New York Codes, Rules and Regulations
Title 11 - INSURANCE
Chapter XIX - Privacy Of Consumer Financial and health Information
Part 420 - Privacy Of Consumer Financial And Health Information
General Provisions
Section 420.0 - Preamble
Current through Register Vol. 46, No. 39, September 25, 2024
(a) Title V of the Gramm-Leach-Bliley Act (GLBA) (15 U.S.C. 6801, et seq.) requires financial institutions, including insurers, to protect the privacy of consumers and customers. Title V of GLBA requires that State insurance authorities establish appropriate consumer privacy standards for insurance providers.
(b) Section 505(c) (15 U.S.C. section 6805 [c]) of GLBA provides: "If a State insurance authority fails to adopt regulations to carry out this subtitle, such State shall not be eligible to override, pursuant to section 47(g)(2)(B)(iii) of the Federal Deposit Insurance Act (12 U.S.C. 1831 x), the insurance customer protections prescribed by a Federal banking agency under section 45(a) of such Act."
(c) Sections 502 and 503 of GLBA (15 U.S.C. sections 6802 and 6803) list specific protections that regulators shall implement. These include requirements that financial institutions maintain a privacy policy that is clearly communicated to consumers and customers, that no nonpublic personal financial information be disclosed to nonaffiliated third parties unless a consumer has been given a chance to "opt out" of having his or her information disclosed, and that no specific account information be given to direct marketing firms. The act also provides numerous exceptions to specific consumer protections.

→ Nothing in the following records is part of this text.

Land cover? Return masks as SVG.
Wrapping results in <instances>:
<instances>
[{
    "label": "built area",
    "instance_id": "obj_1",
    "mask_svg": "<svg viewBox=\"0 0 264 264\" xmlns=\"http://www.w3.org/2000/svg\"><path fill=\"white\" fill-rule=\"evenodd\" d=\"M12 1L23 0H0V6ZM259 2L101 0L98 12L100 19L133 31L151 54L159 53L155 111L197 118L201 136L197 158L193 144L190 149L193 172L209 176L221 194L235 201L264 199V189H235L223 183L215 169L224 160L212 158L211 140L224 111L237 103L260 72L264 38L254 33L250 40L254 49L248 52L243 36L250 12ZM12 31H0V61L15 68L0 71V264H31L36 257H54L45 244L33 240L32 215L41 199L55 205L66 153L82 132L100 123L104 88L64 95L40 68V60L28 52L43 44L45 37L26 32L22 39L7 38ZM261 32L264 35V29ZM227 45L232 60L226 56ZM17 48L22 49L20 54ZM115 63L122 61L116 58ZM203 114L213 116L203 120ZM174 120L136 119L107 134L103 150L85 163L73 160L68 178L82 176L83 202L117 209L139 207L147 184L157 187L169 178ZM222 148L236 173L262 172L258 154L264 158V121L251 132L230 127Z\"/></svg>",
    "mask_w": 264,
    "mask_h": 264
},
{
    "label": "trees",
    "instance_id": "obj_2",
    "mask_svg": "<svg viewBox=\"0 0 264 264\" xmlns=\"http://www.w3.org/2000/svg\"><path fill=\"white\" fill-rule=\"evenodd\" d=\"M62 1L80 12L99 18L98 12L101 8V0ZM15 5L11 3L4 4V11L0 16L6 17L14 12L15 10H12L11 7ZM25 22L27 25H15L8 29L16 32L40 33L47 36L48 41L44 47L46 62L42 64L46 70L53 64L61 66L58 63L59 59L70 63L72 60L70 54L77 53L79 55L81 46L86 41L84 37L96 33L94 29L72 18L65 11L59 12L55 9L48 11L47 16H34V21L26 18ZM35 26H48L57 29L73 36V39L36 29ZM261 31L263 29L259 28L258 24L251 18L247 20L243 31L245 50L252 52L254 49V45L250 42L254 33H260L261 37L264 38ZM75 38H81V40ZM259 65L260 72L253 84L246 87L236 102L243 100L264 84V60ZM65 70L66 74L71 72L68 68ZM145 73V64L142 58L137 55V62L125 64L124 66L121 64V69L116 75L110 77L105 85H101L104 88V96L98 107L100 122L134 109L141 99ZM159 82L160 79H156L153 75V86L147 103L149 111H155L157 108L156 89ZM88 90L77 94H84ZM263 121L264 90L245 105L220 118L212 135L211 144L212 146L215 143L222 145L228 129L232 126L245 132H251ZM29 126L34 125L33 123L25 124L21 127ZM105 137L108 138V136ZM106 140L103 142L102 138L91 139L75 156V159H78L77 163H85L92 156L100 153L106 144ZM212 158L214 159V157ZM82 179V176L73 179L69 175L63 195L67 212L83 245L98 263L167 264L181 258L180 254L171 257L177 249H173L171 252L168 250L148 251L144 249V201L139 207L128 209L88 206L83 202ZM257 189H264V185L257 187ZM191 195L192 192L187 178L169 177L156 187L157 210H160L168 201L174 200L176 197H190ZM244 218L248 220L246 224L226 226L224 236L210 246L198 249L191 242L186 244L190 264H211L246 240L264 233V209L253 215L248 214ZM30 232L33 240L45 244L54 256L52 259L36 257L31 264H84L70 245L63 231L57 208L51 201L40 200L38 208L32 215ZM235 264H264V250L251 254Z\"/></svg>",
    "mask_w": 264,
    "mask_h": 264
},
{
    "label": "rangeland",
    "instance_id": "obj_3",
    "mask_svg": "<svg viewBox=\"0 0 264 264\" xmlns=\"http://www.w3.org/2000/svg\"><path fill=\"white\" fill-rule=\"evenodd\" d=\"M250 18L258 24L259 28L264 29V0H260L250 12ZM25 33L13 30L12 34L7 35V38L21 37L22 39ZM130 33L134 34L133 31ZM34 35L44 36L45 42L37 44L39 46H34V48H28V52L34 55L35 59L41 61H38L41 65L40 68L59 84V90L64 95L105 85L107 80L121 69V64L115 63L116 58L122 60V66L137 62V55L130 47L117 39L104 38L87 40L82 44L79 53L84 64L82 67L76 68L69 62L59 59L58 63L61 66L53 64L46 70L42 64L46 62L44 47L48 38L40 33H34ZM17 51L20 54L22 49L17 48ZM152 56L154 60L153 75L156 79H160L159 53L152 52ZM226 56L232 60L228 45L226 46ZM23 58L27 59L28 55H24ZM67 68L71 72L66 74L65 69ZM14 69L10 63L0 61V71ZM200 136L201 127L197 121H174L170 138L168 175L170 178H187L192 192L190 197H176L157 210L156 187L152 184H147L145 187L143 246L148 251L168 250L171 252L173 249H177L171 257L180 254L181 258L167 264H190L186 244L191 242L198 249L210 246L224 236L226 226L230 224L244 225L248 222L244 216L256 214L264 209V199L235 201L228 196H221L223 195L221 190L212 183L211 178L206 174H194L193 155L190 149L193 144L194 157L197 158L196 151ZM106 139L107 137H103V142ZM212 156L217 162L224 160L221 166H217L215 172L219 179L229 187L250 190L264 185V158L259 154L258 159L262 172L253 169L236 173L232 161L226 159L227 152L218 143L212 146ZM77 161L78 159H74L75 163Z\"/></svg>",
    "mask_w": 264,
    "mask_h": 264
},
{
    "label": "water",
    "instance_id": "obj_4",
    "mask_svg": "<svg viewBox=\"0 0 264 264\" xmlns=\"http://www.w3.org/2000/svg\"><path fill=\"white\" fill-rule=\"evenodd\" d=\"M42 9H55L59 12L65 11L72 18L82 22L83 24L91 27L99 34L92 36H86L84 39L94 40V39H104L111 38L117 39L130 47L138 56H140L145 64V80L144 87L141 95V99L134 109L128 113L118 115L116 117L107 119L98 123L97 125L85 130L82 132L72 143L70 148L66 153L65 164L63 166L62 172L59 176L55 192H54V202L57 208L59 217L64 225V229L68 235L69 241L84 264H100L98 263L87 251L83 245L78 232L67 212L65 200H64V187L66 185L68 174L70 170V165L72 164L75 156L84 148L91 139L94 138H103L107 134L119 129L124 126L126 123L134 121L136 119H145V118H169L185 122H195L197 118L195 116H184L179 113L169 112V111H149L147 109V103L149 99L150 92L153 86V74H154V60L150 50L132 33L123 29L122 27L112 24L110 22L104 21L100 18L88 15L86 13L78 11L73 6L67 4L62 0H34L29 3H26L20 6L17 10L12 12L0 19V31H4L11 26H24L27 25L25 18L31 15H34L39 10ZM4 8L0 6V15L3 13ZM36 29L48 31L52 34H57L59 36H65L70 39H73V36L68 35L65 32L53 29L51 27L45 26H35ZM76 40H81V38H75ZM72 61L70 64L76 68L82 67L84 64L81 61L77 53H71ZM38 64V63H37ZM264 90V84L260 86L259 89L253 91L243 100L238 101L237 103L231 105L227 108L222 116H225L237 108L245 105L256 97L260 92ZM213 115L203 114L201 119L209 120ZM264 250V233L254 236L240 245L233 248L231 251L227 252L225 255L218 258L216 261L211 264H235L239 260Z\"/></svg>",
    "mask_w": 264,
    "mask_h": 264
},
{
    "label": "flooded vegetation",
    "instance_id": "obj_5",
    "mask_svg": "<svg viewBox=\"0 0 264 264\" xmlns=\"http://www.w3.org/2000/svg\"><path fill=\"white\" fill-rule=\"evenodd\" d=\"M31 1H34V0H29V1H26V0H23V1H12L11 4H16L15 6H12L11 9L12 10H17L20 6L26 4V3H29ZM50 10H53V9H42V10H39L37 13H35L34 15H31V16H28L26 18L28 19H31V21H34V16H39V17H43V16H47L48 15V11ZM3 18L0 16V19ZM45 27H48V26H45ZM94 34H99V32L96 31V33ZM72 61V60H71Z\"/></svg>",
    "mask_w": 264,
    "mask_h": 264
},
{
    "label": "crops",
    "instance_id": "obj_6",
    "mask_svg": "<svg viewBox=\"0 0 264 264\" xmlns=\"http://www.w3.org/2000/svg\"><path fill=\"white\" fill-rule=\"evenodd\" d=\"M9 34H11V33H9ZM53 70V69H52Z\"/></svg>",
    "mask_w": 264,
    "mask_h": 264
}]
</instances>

(d) This Part provides that a licensee subject to the supervision of the Superintendent of Insurance who, in the conduct of the business of insurance in this State, violates the provisions of this Part shall be deemed to have engaged in an unfair method of competition or an unfair or deceptive act and practice in the conduct of the business of insurance in this State. Such act shall be deemed to be a trade practice constituting a determined violation, as defined in section 2402 (c) of the Insurance Law, in violation of section 2403 of such law.
(e) In addition to the foregoing, the Superintendent of Insurance possesses the authority pursuant to sections 201 and 301 of the Insurance Law to promulgate a regulation to delineate the responsibility of an Insurance Department licensee regarding the privacy of consumer and customer financial and health information which the licensee receives. Such authority is an exercise of the superintendent's power to promulgate regulations to effectuate any power given to the superintendent under the Insurance Law, including the provisions regarding transactions within a holding company system affecting controlled insurers (section 1505); relations and transactions between parent and subsidiary companies for life and property/casualty insurers (sections 1608 and 1712); minimum standards in the form, content, and sale of accident and health insurance policies and contracts (section 3217); and, as noted above, unfair methods of competition or unfair or deceptive acts and practices (article 24).